WHAT THE EXERCISE ASKS:
Your copy should begin at the line containing "Figure 1. Operation" and end at the last line of the records below, matching each line exactly and leaving out pictures.

Records contained in a dataset:
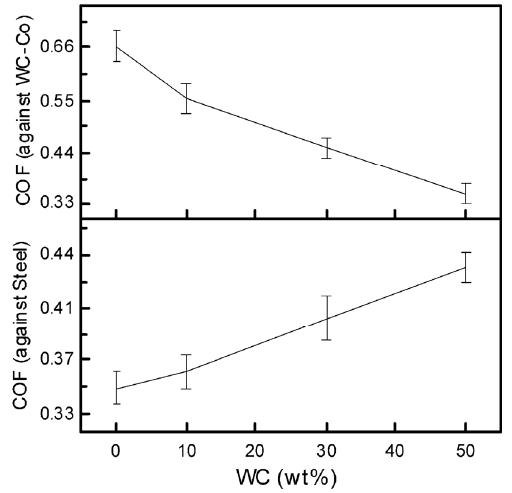
Fig. 3 Average coefficient of friction of SiC-WC composites against WC-Co and steel counterbodies at 20 N load.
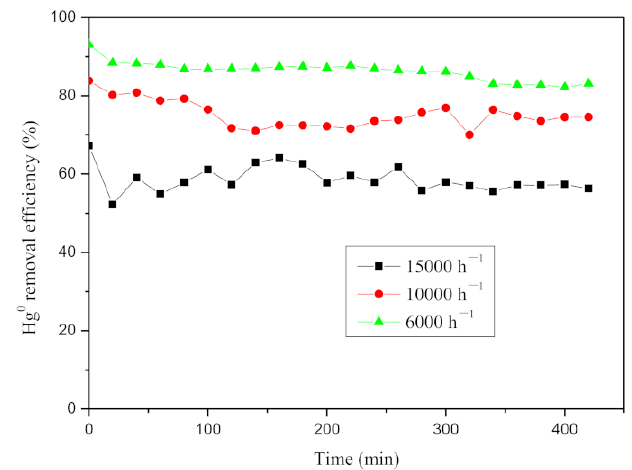
Figure 5. Effect of GHSV on Hg 0 removal over 5V 2 O 5 /PG (reaction conditions: O 2 = 8%, H 2 O = 5%, SO 2 = 0.15%, N 2 as balance, C Hg 0 = 240 µ g/m 3 , GHSV = 6000–15,000 h − 1 , T = 150 ◦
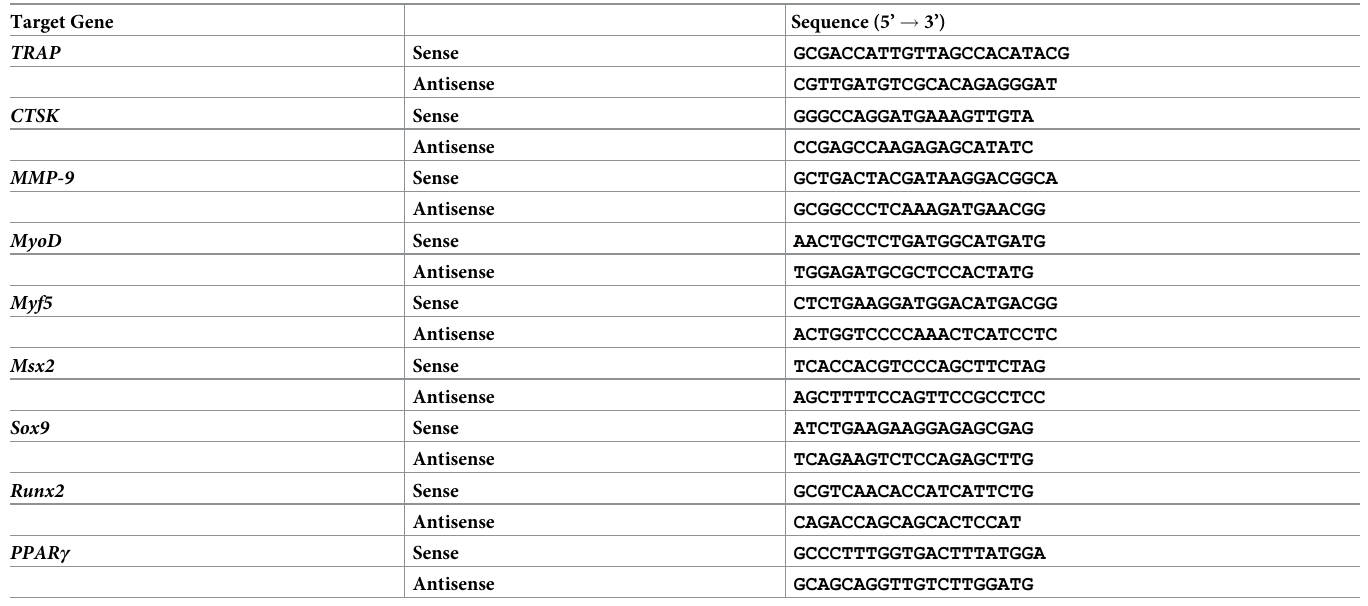
Table 1. Specific primer sets used in this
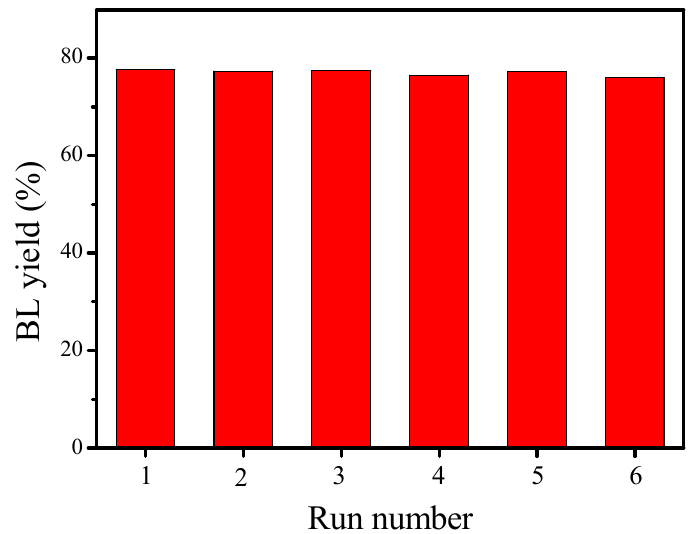
Figure 10. The reusability results of the TiO 2 NPs.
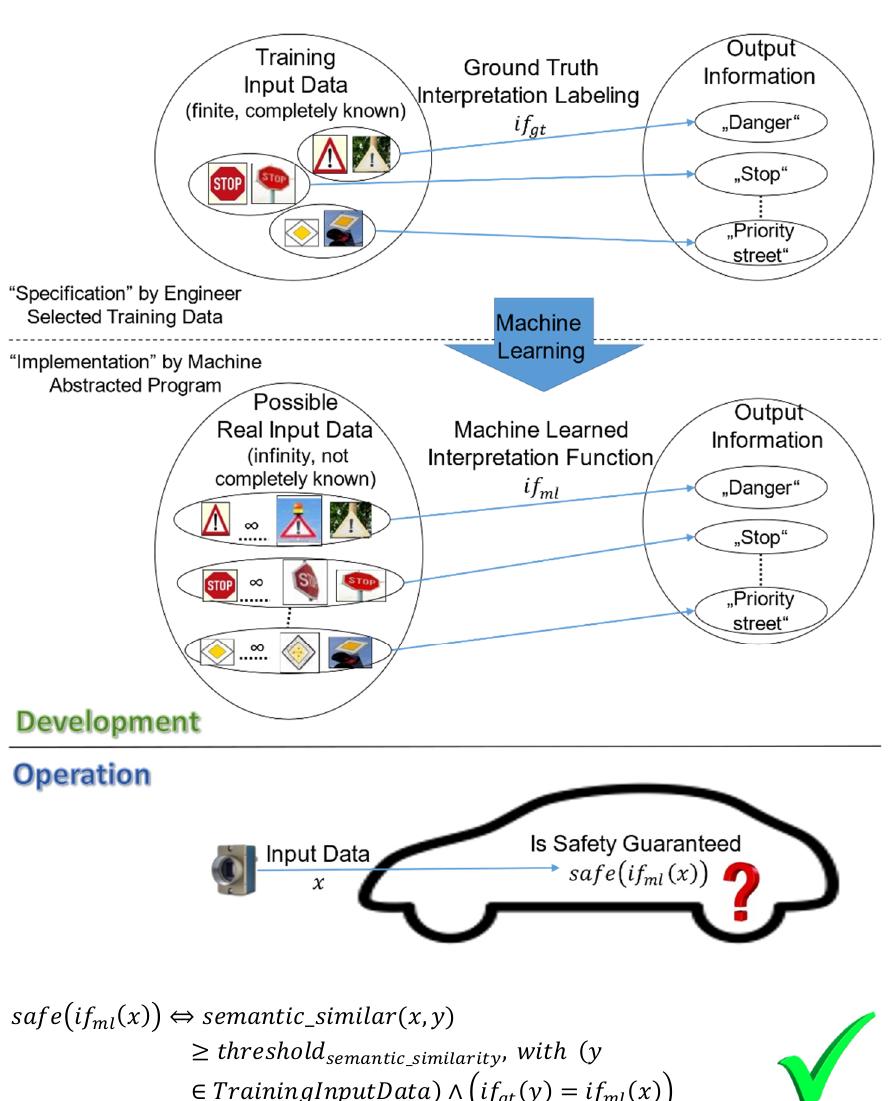
Figure 1. Operation time check of dependability requirements.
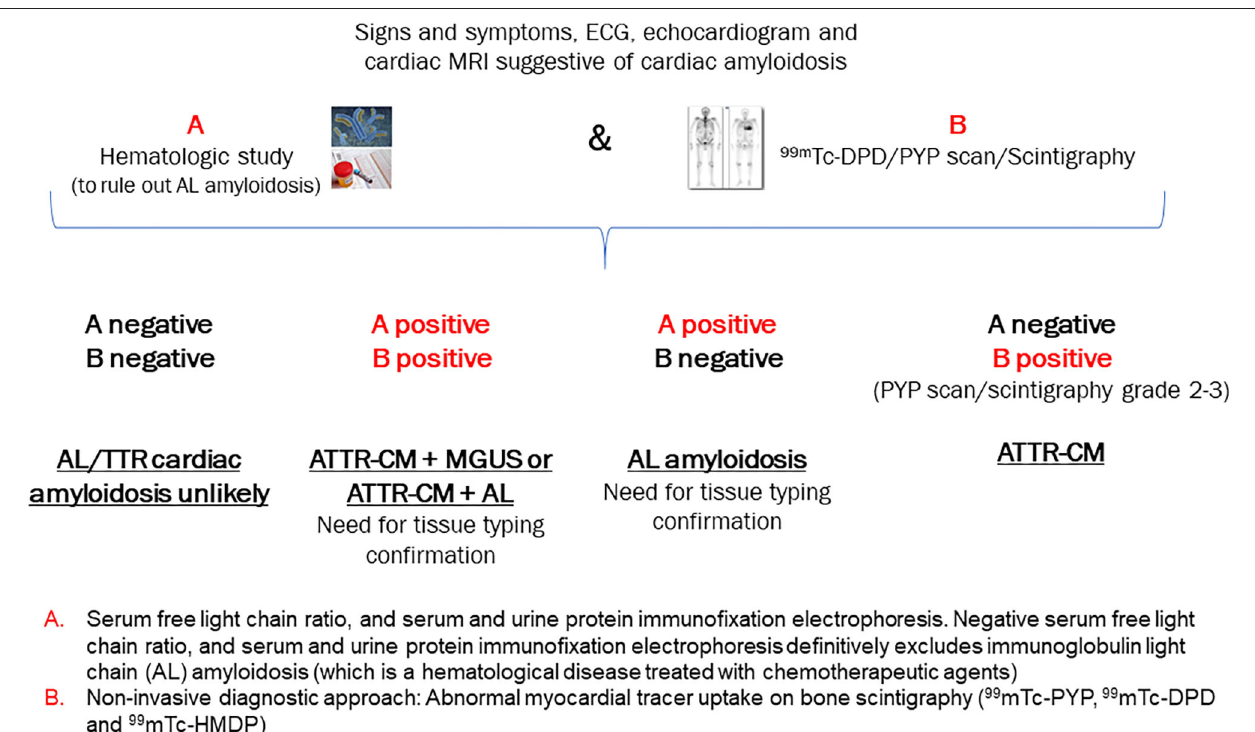
FIGURE 2 | Algorithm for the non-invasive diagnosis of ATTR-CM. [Adapted from Gillmore 2016] (21). AL, light-chain amyloidosis; ATTR, transthyretin amyloidosis; ECG, electrocardiogram; MRI, magnetic resonance imaging; PYP, pyrophosphate; 99m TC-DPD, technetium-99m-3, 3-diphosphono-1, 2 propanodicarboxylic acid.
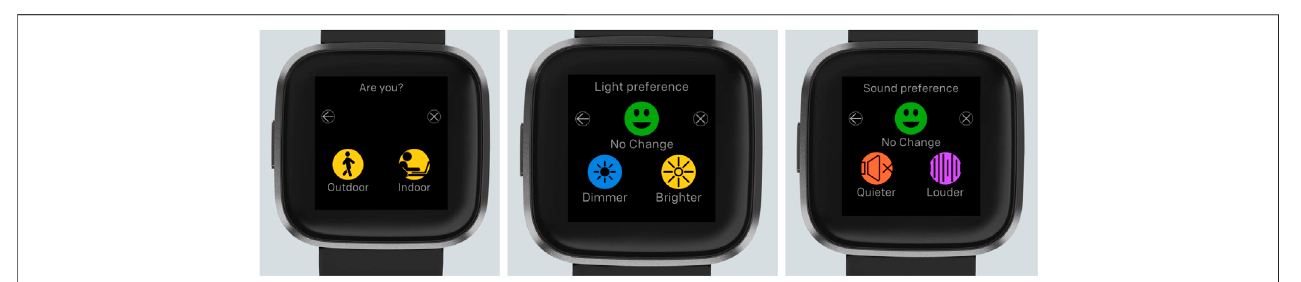
FIGURE 2 | An example of questions used in the data accessibility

SOLVED EXERCISE:
Figure 1. Operation time check of dependability requirements.
FIGURE 2 | Algorithm for the non-invasive diagnosis of ATTR-CM. [Adapted from Gillmore 2016] (21). AL, light-chain amyloidosis; ATTR, transthyretin amyloidosis; ECG, electrocardiogram; MRI, magnetic resonance imaging; PYP, pyrophosphate; 99m TC-DPD, technetium-99m-3, 3-diphosphono-1, 2 propanodicarboxylic acid.
FIGURE 2 | An example of questions used in the data accessibility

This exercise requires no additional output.